Classification of physiological signals for wheel loader operators using Multi-scale Entropy analysis and case-based reasoning

Abstract

Sensor signal fusion is becoming increasingly important in many areas including medical diagnosis and classification. Today, clinicians/experts often do the diagnosis of stress, sleepiness and tiredness on the basis of information collected from several physiological sensor signals. Since there are large individual variations when analyzing the sensor measurements and systems with single sensor, they could easily be vulnerable to uncertain noises/interferences in such domain; multiple sensors could provide more robust and reliable decision. Therefore, this paper presents a classification approach i.e. Multivariate Multiscale Entropy Analysis–Case-Based Reasoning (MMSE–CBR) that classifies physiological parameters of wheel loader operators by combining CBR approach with a data level fusion method named Multivariate Multiscale Entropy (MMSE). The MMSE algorithm supports complexity analysis of multivariate biological recordings by aggregating several sensor measurements e.g., Inter-beat-Interval (IBI) and Heart Rate (HR) from Electrocardiogram (ECG), Finger Temperature (FT), Skin Conductance (SC) and Respiration Rate (RR). Here, MMSE has been applied to extract features to formulate a case by fusing a number of physiological signals and the CBR approach is applied to classify the cases by retrieving most similar cases from the case library. Finally, the proposed approach i.e. MMSE–CBR has been evaluated with the data from professional drivers at Volvo Construction Equipment, Sweden. The results demonstrate that the proposed system that fuses information at data level could classify ‘stressed’ and ‘healthy’ subjects 83.33% correctly compare to an expert’s classification. Furthermore, with another data set the achieved accuracy (83.3%) indicates that it could also classify two different conditions ‘adapt’ (training) and ‘sharp’ (real-life driving) for the wheel loader operators. Thus, the new approach of MMSE–CBR could support in classification of operators and may be of interest to researchers developing systems based on information collected from different sensor sources.

Introduction

Operating working machines in construction, mining, agriculture and forestry requires much mental and physical effort. The efficiency of these machines depends on the performance of the human operators/drivers. Monitoring and diagnosing the operators when they are exhausted with mental/physical workload is important feedback for an operator, especially a professional operator where an accident could have large consequences both on lives and economical costs. However, identification of mental/physical state and generating alarm due to stress, sleepiness, fatigue etc. is difficult while driving and still a scientific challenge. Today, different sensors enable clinician to determine psychological status with high accuracy. However, since there are large individual variations, analyzing data from a single sensor source could deteriorate the classification result. Data that are collected from multiple sensor sources could provide us more reliable and robust information of these psychophysiological parameters. For instance, if one sensor measurement is influenced by a certain noise or interference other sensor measurements could still support the system. As human beings, we have the natural ability to fuse signals that are coming from different sources and supports in reliable and feature-rich judgment. Using multiple sensor signals to achieve more reliable assessment of diagnosis this is what (i.e., naturally performed multisensory data fusion) experts’ are doing in real life while diagnosing these psychophysiological parameters.

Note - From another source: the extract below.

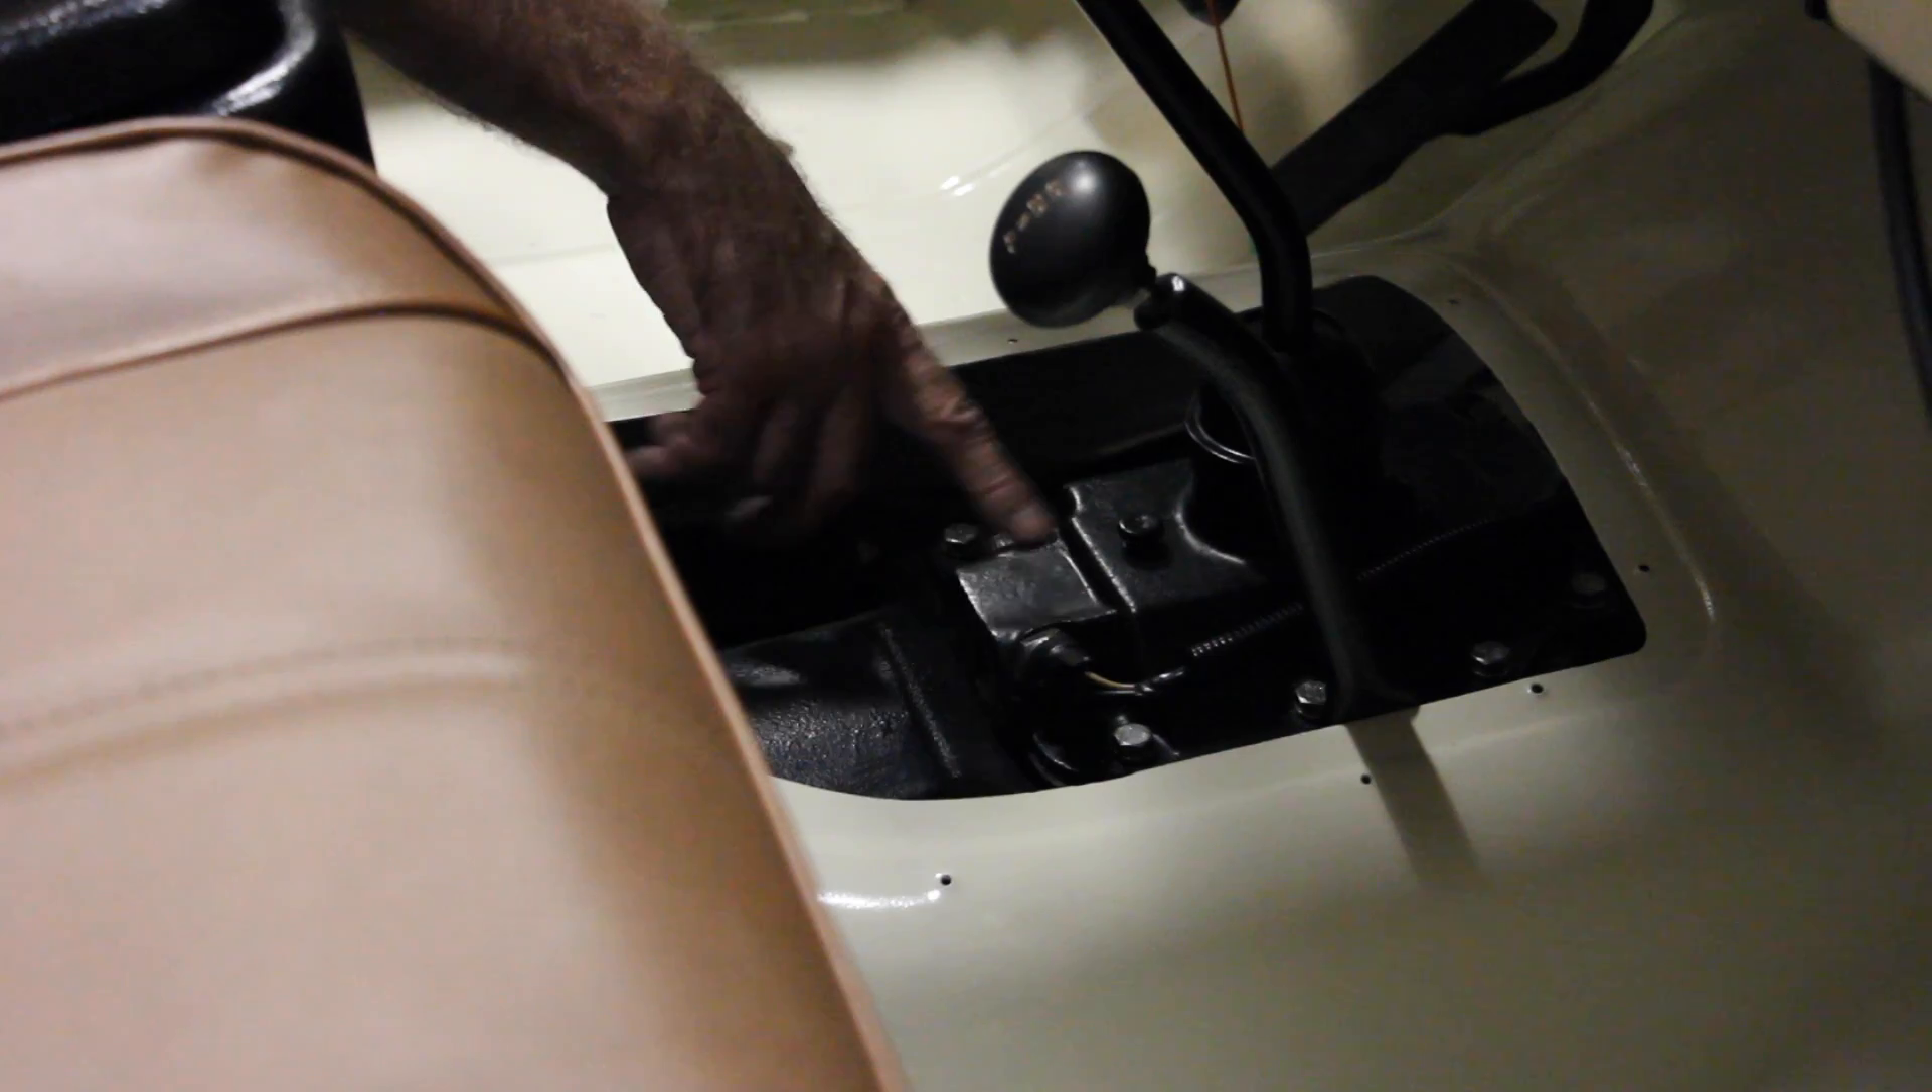This is the transmission access point with the transmission inspection plate removed.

This paper investigates sensor signal fusion in a case-based classification scheme by means of MMSE algorithm (Ahmed and Mandic, 2011, Ahmed and Mandic, 2012). Here, five sensor measurements i.e., Inter-beat-Interval (IBI) and Heart Rate (HR) from Electrocardiogram (ECG), Finger Temperature (FT), Skin Conductance (SC) and Respiration Rate (RR) are combined at low-level fusion applying MMSE algorithm to classify physiological parameters i.e., stressed or healthy of wheel loader operators. The proposed system has been evaluated with the data collected from 18 wheel loader operators. The main goal is to investigate whether the proposed system MMSE–CBR is able to classify the operators despite large individual variations and noises/interferences of the environment.

The rest of the paper is organized as follows: Section 2 presents the background of physiological sensor signals fusion. It also discusses about CBR and entropy analysis. Section 3, describes related work. Section 4, illustrates the study design for the data collection. In Section 5, the methods are described in detail. The experimental work is presented in Section 6. Section 7 discusses the evaluation results. Finally, Section 8 ends with concluding remarks.